> _Request 1_: Extract the records from their first line through the line containing "Program Sarjana", inclusive, and repeat those lines exactly.

Digital image visual aesthetic score generation techniques are described. In one or more examples, these techniques are implemented by a system including a training data collection module implemented by a processing device to collect training data including training digital images and user interaction data describing user interaction with the training digital images, respectively. A training module is configured to train a machine-learning model using the training data to generate an aesthetic score based on an input digital image. The aesthetic score is configured to specify an amount of visual aesthetics exhibited by the input digital image.

This Summary introduces a selection of concepts in a simplified form that are further described below in the Detailed Description. As such, this Summary is not intended to identify essential features of the claimed subject matter, nor is it intended to be used as an aid in determining the scope of the claimed subject matter.

BRIEF DESCRIPTION OF THE DRAWINGS

The detailed description is described with reference to the accompanying figures Entities represented in the figures are indicative of one or more entities and thus reference is made interchangeably to single or plural forms of the entities in the discussion.

FIG. 1 is an illustration of an environment in an example implementation that is operable to employ digital image visual aesthetic score generation techniques described herein.

FIG. 2 depicts a system in an example implementation showing an overview of operation of the aesthetics detection service of FIG. 1 in greater detail as employing a training module to train a machine-learning model to generate an aesthetic score.

FIG. 3 depicts a system in an example implementation showing operation of a learning signal extraction module of FIG. 2 in greater detail as part of training the machine-learning model.

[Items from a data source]
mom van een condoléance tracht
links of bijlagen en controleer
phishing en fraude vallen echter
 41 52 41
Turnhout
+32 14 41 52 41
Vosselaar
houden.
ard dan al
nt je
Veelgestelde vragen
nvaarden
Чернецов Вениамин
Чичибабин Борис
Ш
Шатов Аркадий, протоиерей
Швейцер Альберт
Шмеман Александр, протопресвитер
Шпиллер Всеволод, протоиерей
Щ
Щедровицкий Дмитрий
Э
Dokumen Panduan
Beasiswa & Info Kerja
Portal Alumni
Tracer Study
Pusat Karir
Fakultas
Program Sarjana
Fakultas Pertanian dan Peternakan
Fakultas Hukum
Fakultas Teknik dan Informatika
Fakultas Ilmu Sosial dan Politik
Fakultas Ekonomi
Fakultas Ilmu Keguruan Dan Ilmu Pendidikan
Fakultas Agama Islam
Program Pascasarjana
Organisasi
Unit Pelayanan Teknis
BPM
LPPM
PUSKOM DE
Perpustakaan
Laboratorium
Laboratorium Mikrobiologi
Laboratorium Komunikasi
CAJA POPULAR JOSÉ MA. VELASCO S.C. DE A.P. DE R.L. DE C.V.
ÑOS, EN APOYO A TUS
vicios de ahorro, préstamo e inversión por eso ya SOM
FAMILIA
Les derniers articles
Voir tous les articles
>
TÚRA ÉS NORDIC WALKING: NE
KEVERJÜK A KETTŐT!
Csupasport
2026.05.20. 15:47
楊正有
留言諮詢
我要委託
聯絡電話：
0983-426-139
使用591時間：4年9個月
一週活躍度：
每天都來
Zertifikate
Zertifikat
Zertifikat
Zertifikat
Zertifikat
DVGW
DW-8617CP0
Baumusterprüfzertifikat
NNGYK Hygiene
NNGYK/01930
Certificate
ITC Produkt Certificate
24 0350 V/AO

> _Request 2_: Copy the entire text on digital image aesthetic scores exactly.

> _Solution 1_:
mom van een condoléance tracht
links of bijlagen en controleer
phishing en fraude vallen echter
 41 52 41
Turnhout
+32 14 41 52 41
Vosselaar
houden.
ard dan al
nt je
Veelgestelde vragen
nvaarden
Чернецов Вениамин
Чичибабин Борис
Ш
Шатов Аркадий, протоиерей
Швейцер Альберт
Шмеман Александр, протопресвитер
Шпиллер Всеволод, протоиерей
Щ
Щедровицкий Дмитрий
Э
Dokumen Panduan
Beasiswa & Info Kerja
Portal Alumni
Tracer Study
Pusat Karir
Fakultas
Program Sarjana

> _Solution 2_:
Digital image visual aesthetic score generation techniques are described. In one or more examples, these techniques are implemented by a system including a training data collection module implemented by a processing device to collect training data including training digital images and user interaction data describing user interaction with the training digital images, respectively. A training module is configured to train a machine-learning model using the training data to generate an aesthetic score based on an input digital image. The aesthetic score is configured to specify an amount of visual aesthetics exhibited by the input digital image.

This Summary introduces a selection of concepts in a simplified form that are further described below in the Detailed Description. As such, this Summary is not intended to identify essential features of the claimed subject matter, nor is it intended to be used as an aid in determining the scope of the claimed subject matter.

BRIEF DESCRIPTION OF THE DRAWINGS

The detailed description is described with reference to the accompanying figures Entities represented in the figures are indicative of one or more entities and thus reference is made interchangeably to single or plural forms of the entities in the discussion.

FIG. 1 is an illustration of an environment in an example implementation that is operable to employ digital image visual aesthetic score generation techniques described herein.

FIG. 2 depicts a system in an example implementation showing an overview of operation of the aesthetics detection service of FIG. 1 in greater detail as employing a training module to train a machine-learning model to generate an aesthetic score.

FIG. 3 depicts a system in an example implementation showing operation of a learning signal extraction module of FIG. 2 in greater detail as part of training the machine-learning model.